Filling a role that’s been vacant for six years raises questions for some groups about the nomination and confirmation process. Across government, the IG position has one of the longest wait times between nomination and confirmation, the Partnership for Public Service reported.
Between 1990 and 2020, it has taken an average of 121 days for the Senate to confirm IGs. The Partnership’s Vice President for Government Affairs Kristine Simmons told the Senate Committee on Homeland Security and Governmental Affairs that there are concerns about the efficiency of the confirmation process.
“Administrations will traditionally hold over individuals in these positions because they are appointed without regard to political affiliation and perform an essential management function,” Simmons stated. “Over the years, this committee has expressed bipartisan concern about vacant inspector general positions and has urged administrations of both parties to nominate qualified candidates to serve in Senate-confirmed inspector general roles.”
On top of efficiency for getting nominees confirmed by the Senate, the Government Accountability Office looked into the effectiveness of acting IGs for agencies that were missing a permanent one.
In general, having an acting IG instead of a permanent position-holder didn’t affect the OIG’s ability to execute on its duties and responsibilities, GAO’s October 2018 report stated. But, one of the main differences rested in the perception of authority, rather than actual variance in the role.
“While the majority who responded did not think that acting IGs are inherently less independent, they did indicate by a similar majority that an acting IG is less independent in appearance than a permanent IG, especially when the acting IG is applying for the IG position,” GAO stated.
An acting IG can also vary from a permanent one in terms of assertiveness, according to Ron Sanders, former chairman of the Federal Salary Council from 2017 to 2020 and current staff director for the Florida Center for Cybersecurity at the University of South Florida.
“If you’re in an acting capacity, and your job is to root out waste, fraud and abuse, you’re probably not going to be as aggressive as you would be if you were confirmed by the Senate to be the permanent Inspector General for an agency,” Sanders said.
But, Sanders added, that determination is largely up to the individual. Some acting IGs will still be aggressive while leading an agency’s IG office.
In general, there’s also higher level of gravitas when it comes to having a permanent position-holder for an IG office. That’s according to Mark Robbins, a former MSPB board member and former general counsel for OPM.
“Having a confirmed head is important because it gives that office a certain authority that establishes that both this administration and Congress will take them more seriously,” Robbins said.
But specifically for OPM, Robbins said the IG office has still functioned well under Vint.

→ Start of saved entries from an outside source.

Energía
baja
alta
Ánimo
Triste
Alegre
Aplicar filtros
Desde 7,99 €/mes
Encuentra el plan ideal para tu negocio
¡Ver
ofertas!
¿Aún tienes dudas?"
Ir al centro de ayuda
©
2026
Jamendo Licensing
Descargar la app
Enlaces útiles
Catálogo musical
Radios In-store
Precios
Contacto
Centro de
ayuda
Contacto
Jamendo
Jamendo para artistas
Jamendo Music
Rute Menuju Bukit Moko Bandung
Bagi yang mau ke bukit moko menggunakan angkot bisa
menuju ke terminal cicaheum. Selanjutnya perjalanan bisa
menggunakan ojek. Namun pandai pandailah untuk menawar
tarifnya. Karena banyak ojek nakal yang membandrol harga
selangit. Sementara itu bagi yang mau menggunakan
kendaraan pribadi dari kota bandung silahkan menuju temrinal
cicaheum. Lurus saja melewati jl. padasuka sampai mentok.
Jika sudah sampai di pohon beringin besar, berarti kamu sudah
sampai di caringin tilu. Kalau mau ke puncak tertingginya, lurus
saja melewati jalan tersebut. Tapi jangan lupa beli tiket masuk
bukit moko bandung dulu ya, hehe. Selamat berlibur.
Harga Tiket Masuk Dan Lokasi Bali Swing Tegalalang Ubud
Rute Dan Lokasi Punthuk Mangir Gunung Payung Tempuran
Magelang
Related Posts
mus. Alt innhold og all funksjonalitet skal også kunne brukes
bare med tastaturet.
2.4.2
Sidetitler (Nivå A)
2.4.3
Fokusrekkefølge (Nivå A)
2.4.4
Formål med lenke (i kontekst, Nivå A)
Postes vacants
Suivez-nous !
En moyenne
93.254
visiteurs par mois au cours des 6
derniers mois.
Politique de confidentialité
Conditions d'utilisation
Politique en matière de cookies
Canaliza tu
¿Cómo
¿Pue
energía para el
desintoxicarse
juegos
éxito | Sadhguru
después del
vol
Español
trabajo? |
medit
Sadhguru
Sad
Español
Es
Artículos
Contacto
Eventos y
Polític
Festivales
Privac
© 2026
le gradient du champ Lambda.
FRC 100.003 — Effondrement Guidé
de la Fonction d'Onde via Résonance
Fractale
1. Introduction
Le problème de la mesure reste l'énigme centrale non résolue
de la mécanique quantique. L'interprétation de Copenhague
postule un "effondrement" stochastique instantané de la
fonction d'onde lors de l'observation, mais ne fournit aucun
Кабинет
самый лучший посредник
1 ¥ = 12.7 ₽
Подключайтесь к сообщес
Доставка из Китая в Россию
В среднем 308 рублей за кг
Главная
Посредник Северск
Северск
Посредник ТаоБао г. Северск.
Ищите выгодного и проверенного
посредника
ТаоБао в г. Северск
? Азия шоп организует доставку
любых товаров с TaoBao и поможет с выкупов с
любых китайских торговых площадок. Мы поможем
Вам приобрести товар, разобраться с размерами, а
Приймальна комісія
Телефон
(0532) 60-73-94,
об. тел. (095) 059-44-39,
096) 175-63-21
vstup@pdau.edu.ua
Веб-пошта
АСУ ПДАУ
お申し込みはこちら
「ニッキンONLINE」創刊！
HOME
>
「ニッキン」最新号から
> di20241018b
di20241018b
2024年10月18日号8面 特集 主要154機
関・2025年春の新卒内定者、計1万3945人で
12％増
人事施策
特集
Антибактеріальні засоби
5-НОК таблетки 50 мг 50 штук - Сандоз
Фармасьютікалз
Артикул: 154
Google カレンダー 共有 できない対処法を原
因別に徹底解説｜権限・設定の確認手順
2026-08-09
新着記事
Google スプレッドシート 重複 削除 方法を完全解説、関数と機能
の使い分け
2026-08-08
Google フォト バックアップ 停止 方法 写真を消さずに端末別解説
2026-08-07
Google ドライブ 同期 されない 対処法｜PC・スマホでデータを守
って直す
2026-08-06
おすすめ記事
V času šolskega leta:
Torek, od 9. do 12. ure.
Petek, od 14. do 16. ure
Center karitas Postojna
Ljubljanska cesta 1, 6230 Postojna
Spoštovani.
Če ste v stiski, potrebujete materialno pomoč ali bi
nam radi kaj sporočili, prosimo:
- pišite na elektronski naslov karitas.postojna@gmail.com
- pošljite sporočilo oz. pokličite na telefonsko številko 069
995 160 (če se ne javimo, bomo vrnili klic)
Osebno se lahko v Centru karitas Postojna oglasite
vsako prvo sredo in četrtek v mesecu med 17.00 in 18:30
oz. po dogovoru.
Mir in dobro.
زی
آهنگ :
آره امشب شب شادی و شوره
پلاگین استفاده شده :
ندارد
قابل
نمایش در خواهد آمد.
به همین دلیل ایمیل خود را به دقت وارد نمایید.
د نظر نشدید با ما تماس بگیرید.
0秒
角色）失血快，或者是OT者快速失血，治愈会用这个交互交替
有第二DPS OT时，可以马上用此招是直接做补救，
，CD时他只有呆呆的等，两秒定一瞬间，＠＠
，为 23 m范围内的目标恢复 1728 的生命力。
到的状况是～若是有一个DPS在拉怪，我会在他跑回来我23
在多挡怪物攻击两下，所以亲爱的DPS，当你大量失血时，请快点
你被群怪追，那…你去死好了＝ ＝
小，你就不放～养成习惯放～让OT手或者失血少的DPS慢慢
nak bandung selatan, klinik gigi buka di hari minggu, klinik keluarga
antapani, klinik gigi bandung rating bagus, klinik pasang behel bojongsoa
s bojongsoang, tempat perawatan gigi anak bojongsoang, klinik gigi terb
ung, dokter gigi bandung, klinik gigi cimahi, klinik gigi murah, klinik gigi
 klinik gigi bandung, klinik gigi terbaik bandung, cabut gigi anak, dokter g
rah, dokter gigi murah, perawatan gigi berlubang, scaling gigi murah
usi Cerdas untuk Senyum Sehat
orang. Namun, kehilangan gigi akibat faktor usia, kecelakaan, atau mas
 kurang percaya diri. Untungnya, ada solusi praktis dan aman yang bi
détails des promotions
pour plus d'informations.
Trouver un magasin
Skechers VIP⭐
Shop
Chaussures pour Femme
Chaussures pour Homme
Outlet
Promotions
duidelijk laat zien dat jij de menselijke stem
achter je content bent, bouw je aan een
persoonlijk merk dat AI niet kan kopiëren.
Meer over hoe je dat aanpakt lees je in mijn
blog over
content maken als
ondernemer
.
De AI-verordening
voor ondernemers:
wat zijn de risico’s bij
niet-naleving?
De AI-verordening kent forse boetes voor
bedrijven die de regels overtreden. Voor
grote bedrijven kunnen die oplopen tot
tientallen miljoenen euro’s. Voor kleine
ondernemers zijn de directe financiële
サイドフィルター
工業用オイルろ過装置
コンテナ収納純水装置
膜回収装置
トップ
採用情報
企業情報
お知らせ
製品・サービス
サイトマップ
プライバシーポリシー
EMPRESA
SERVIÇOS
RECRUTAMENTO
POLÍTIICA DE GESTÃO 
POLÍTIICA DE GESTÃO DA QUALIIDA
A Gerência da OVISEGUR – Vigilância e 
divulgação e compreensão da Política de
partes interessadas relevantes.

“The acting inspector general for the last few years has met all of the legal responsibilities,” Robbins said. “The administrations at OPM have worked well with him. So I think the impact is more one of perception than reality in OPM’s case.”
In the last six years, OPM’s acting IG has faced a lot of challenges in the role, according to Dan Blair, who served as deputy director for the Office of Personnel Management during the George W. Bush administration.
The acting IG “took on the OPM GSA merger issues and continues to evaluate OPM’s IT and cybersecurity activities,” Blair said.
Having a permanent IG, though, will add a layer of authority to the office. Boyd’s role will initially involve establishing a rapport with the agency.
“How the IG approaches and works with management is largely going to be a product of the relationship that she establishes with the agency head,” Blair said. “The biggest initial challenge is coming in to lead an organization that has not had a confirmed head since 2016 — adjusting the organization to her, and her adjustment to the organization.”